Hubbard is also one of most beautiful glaciers in Alaska, with jade blue and frozen sapphire hues. Not only does it wow with its vastness – it’s also a treasure to see up close. But the journey is also half the fun. The Disenchantment Bay and journey into the fjord put on a show of wildlife. The fjord is home to seal and whale populations, and the region is well-known for its fishing.
4. Mendenhall Glacier
You can’t visit Juneau without a trip to Mendenhall Glacier. Located just 10 miles from downtown Juneau, the glacier is part of the Juneau Icefield, a photographic panorama of steel blue ice that’s been here since the last Ice Age.
Not only is the journey out to Mendenhall worth the trek, but you’ll be welcomed by natural beauty along the way. The glacier is surrounded by nearly 6,000 acres of protected forest, and charterers regularly see wildlife and stunning landscapes when visiting.
Alaska Glacier Tours: How to Visit Glaciers
Whatever way you choose to go glacier hunting in Alaska, you’re guaranteed to have an adventure. From seaplane flightseeing, to sea kayaking in Glacier Bay, these are the most common ways to access glaciers in Alaska:
- By Charter or Cruise – A cruise or yacht charter offers unparalleled access to glaciers, particularly in the Inside Passage and Kenai Fjords National Park.
- Seakayaking – Want to get up close and personal? Take to the water in a kayak. Glacier Bay and Tracy Arm are favorite seakayaking destinations.
- Flightseeing – A seaplane or helicopter allows provides access to Alaska’s most isolated glaciers. For example, the Harding Icefield, located high in the mountains over Kenai Fjords National Park is best viewed by plane.

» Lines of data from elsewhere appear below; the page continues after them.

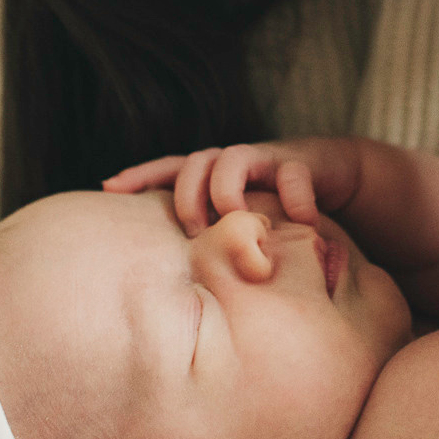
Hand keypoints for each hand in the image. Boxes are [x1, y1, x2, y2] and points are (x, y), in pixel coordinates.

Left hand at [104, 139, 363, 235]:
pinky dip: (295, 197)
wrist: (330, 175)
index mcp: (211, 176)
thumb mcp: (240, 225)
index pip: (167, 170)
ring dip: (228, 192)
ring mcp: (264, 160)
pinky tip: (301, 221)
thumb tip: (171, 278)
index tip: (108, 188)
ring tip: (237, 222)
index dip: (140, 176)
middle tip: (194, 232)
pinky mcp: (300, 163)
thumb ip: (211, 240)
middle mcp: (232, 163)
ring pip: (232, 160)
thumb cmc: (277, 208)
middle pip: (193, 163)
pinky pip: (293, 174)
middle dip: (187, 196)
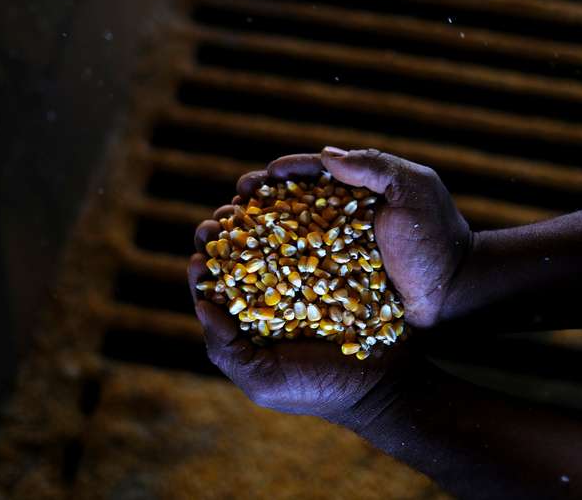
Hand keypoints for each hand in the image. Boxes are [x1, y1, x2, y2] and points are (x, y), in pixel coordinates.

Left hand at [188, 220, 409, 421]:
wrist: (381, 382)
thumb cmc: (318, 388)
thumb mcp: (264, 380)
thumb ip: (227, 349)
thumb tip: (202, 306)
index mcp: (250, 320)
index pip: (218, 289)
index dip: (204, 270)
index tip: (200, 256)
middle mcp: (275, 292)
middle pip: (241, 254)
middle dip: (224, 234)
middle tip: (217, 221)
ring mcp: (305, 273)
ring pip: (273, 236)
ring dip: (255, 215)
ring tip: (245, 198)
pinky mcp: (336, 260)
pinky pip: (314, 233)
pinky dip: (299, 212)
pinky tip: (287, 194)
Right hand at [236, 147, 471, 326]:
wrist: (456, 293)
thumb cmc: (438, 238)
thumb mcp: (415, 189)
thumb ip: (374, 167)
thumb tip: (326, 155)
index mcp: (356, 192)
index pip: (310, 176)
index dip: (280, 175)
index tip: (257, 181)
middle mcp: (340, 222)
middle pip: (287, 208)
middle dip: (253, 207)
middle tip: (228, 211)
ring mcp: (335, 256)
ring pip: (284, 243)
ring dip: (251, 241)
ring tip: (223, 242)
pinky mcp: (335, 286)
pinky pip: (296, 277)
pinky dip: (268, 275)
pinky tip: (243, 280)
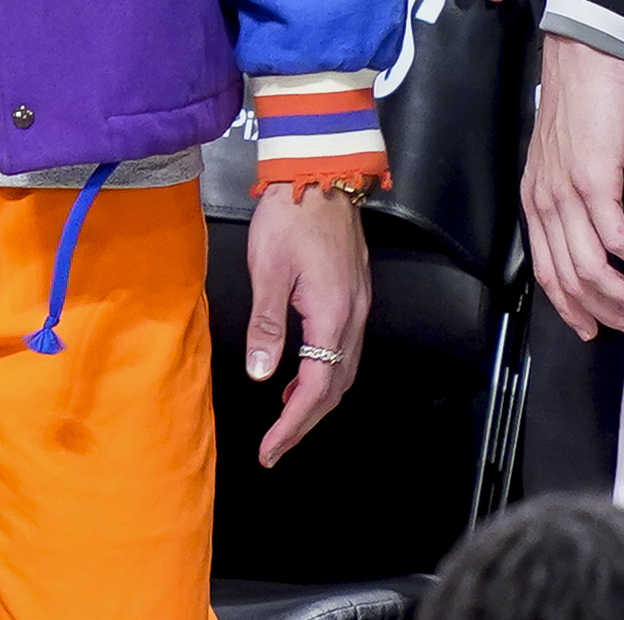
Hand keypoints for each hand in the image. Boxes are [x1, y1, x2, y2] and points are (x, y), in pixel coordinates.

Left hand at [243, 181, 371, 466]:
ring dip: (317, 398)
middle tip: (275, 447)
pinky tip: (301, 374)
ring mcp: (360, 304)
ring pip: (345, 369)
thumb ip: (266, 326)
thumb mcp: (267, 270)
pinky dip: (326, 372)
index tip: (270, 450)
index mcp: (333, 315)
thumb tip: (263, 375)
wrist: (320, 173)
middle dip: (306, 421)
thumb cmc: (289, 216)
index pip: (318, 388)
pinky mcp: (355, 293)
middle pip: (337, 387)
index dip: (294, 425)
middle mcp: (355, 316)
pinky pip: (346, 348)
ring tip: (285, 418)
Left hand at [522, 33, 623, 342]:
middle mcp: (544, 203)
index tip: (594, 330)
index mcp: (534, 201)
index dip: (570, 308)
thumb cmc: (576, 104)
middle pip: (569, 279)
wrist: (580, 59)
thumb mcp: (560, 158)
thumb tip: (592, 231)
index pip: (546, 272)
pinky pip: (617, 237)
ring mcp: (566, 193)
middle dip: (603, 313)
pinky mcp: (594, 179)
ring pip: (591, 267)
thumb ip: (568, 196)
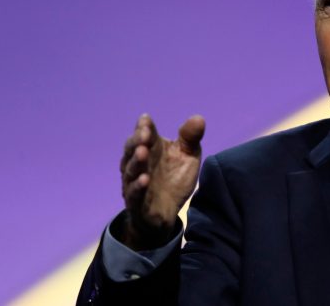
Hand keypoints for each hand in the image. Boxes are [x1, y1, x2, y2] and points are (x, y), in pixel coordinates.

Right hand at [120, 114, 205, 248]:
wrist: (168, 211)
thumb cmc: (174, 178)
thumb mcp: (187, 156)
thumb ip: (190, 138)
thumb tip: (199, 118)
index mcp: (150, 148)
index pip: (144, 134)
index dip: (144, 126)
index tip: (146, 120)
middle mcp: (138, 163)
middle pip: (132, 149)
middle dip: (137, 140)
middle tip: (144, 133)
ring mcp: (134, 182)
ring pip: (131, 170)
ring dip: (136, 161)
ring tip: (142, 152)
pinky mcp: (136, 202)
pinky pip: (134, 194)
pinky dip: (137, 186)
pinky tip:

- By Rail – Near Anchorage, you can reach many glaciers via short rail trip. Spencer Glacier can be accessed after a picturesque ride on the Alaska Railroad.
- Drive-In – Roadside glacier viewing is possible in a variety of destinations. Some of the best spots include the Parks Highway, the Seward Highway on the Kenai Peninsula, and the Glenn Highway through the Chugach Mountains.
Exploring Alaska’s Largest Glaciers
Here’s the thing about Alaska glaciers, even the small ones are big. But if you’re looking for the biggest glaciers in Alaska, these are glaciers to visit:
- Malaspina Glacier – This National Natural Landmark is the world’s largest piedmont glacier. Measuring nearly 40 miles wide and 30 miles long, the glacier covers an area larger than the state of Rhode Island. It is located in Wrangell-St. Elias National Park and Preserve.
- Hubbard Glacier – Of all of Alaska’s tidewater glaciers, Hubbard is the largest. Measuring nearly six miles wide where it meets the coast, this glacier is known for dropping 3- to 4-story glaciers from its 400-foot wall. Due to most of the ice being underwater, charter yachts and cruise ships can only get about a half-mile from the face.
- Nabensa Glacier – The heavy snowfall in the Wrangell Mountains feeds the Nabensa Glacier, the largest valley glacier in North America. Measuring more than 50 miles long, this glacier is a popular spot for flightseeing.
- Bagley Icefield – Another Wrangell-St. Elias gem, the Bagley Icefield is actually multiple glaciers, which form the largest non-polar icefield in North America. Bagley measures 127 miles long and in some places is up to 3,000 feet thick.
- Bering Glacier – The Bering Glacier is North America’s largest and longest glacier. Measuring nearly 120 miles in length and covers an area roughly the size of Delaware.
Are Alaska’s Glaciers Melting?
Since the Little Ice Age, the glaciers in Southeast Alaska and other regions in the state have been melting. Melting is caused when a glacier’s annual accumulation is less than its rate of melt.
In recent years, the rate of melting has increased significantly. In fact, according to a study by NASA – called Operation IceBridge – the Frontier State’s glaciers have lost nearly 75 gigatons of ice each year, from 1994 to 2013.
The glacier losses have been particularly dramatic in Southeast Alaska. For example, Muir Glacier in Glacier Bay National Park has retreated nearly 7 miles, and its thickness has decreased by nearly 2,700 feet since 1941, according to the National Snow and Ice Data Center. Mendenhall Glacier, another tidewater glacier in the Southeast, is another dramatic case study; this one near downtown Juneau lost nearly 2 square miles of mass from 1948 to 2000.
Yet, not all glaciers in Alaska are melting. Hubbard Glacier, the largest tidewater glacier in the world, is actually growing, and has been for the last 100 years. Of all Alaska’s calving glaciers, in fact, there are eight that are growing.
Plan a Trip to See Glaciers in Alaska
Alaska is America’s Last Frontier, and as such, it’s one of the best destinations for an adventure in North America. If your goal is to experience glaciers calving, it’s highly recommended to explore the state by charter yacht or cruise. Charters in Alaska provide the best mode for seeing glaciers in both of the region’s coastal glacier areas, including the Inside Passage and the Gulf of Alaska.
Bottom line, however you choose to explore Alaska, you’re bound to make lasting memories.